# Husband cheating with another man



## stupidJoyce (Dec 27, 2012)

I just discovered my husband has been cheating on me with a friend that is a man for 5 years. I need someone to discuss this with. We have grown apart but I trusted him and never thought he would do this. I never knew that he had an interest in men. I am not sure what I want, so much at stake(home, child) and to top it off he is still talking to this other man which I feel is turning the knife even further. Has anyone ever been in this situation.. Please give me some advice.


----------



## Caribbean Man (Jun 3, 2012)

Firstly you need to get yourself screened for STD's.
Secondly , you need to figure out if you want to stay married to a bisexual / homosexual man or whether you prefer a relationship with a heterosexual man.
Thirdly, you need to figure out if you want to live in an
" open marriage " with your husband having affairs on the outside, with other men.
Then after you figure out your stuff, get yourself together and look for a good divorce lawyer.
He has already crossed the threshold and he's most likely ain't coming back.
Five years is quite a long time in a same sex relationship.
He has already made up his mind.


----------



## Pault (Aug 15, 2012)

The first thing to get from a post perspective is some detail. How old are you both, is child young or old, that may make a difference to the advice given. How are you SURE that there is a relationship which threatens your marridge. 
What do you want from this?

Have you told your H that you are aware of his relationship? You say youve grown apart. Is that recent, are these repairable issues for you both. Are you communicating?

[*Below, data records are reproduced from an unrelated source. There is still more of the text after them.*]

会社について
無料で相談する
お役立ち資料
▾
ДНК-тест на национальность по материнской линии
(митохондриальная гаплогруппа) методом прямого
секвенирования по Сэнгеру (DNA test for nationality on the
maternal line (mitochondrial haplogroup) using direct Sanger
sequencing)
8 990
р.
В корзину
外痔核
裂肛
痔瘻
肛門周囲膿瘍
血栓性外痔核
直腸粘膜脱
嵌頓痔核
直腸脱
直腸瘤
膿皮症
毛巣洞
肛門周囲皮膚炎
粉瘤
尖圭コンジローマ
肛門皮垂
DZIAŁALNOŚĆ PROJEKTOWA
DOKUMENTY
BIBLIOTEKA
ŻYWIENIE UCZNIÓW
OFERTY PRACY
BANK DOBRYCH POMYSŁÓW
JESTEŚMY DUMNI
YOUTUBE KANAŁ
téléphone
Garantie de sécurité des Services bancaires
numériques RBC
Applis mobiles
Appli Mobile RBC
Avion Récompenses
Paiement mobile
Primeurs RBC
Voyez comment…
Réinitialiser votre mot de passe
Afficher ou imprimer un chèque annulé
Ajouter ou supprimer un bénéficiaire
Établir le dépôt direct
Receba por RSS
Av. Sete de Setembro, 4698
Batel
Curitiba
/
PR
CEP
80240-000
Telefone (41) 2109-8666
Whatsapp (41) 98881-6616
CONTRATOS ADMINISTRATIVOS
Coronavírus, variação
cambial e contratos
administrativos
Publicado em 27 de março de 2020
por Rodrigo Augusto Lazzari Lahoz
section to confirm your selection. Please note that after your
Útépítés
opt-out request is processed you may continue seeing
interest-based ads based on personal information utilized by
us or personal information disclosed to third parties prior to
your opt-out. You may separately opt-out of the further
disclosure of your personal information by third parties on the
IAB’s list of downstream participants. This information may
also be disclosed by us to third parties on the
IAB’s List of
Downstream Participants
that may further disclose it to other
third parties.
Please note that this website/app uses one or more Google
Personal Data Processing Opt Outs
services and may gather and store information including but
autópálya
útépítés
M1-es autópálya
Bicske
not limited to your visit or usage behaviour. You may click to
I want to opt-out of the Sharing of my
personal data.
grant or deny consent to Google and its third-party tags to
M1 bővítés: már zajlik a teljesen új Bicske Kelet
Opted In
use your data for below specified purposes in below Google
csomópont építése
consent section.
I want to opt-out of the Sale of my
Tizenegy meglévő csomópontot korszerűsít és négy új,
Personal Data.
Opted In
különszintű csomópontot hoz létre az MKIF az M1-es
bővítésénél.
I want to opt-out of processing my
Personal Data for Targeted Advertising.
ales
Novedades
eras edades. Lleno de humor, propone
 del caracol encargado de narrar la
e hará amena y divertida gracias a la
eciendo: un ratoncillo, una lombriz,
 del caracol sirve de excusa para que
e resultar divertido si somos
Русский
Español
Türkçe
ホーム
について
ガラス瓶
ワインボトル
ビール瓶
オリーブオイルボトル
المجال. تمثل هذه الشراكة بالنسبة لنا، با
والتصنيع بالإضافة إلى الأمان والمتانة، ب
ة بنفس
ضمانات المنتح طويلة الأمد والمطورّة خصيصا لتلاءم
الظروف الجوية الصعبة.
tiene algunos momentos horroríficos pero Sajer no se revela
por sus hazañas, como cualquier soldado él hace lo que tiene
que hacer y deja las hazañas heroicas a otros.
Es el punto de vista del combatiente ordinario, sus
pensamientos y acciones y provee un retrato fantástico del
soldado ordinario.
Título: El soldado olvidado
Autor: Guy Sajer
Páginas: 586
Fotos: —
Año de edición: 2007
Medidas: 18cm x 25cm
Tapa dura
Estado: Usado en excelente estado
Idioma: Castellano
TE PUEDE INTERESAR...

Its diffiecult to actually advse here Joyce as we are not clear to how deep the relationship has moved . Is it amatter of these guys are really close and your H is confiding heavily to the other person, I say this from the "we've grown apart" comment you made. Is there a case here that youve seen a closeness that you define as an affair or have you clear stand alone evidence that something more has transpired. If there has been an emotional connection can is there a way the two of you can work passed it by talking and your H thereafter having no contact with the other male? If there ahs been an intermate event and you and your H have had sex should you perhaps seek a test for your own health - There could be issue ther athat sadly transfer beween guys if something has happend. The bottom line is being sure something has transpired, either as an EA or PA, is there a point that you see where you both can work together to rebuild with, if requires a councillors input or do you see from the evidence that the marridge is broke


----------



## kate542 (Jul 25, 2012)

Leave and get on with the rest of your life.
If your husband likes other men you can't change this and you need to come to terms with it and the sooner the better.


----------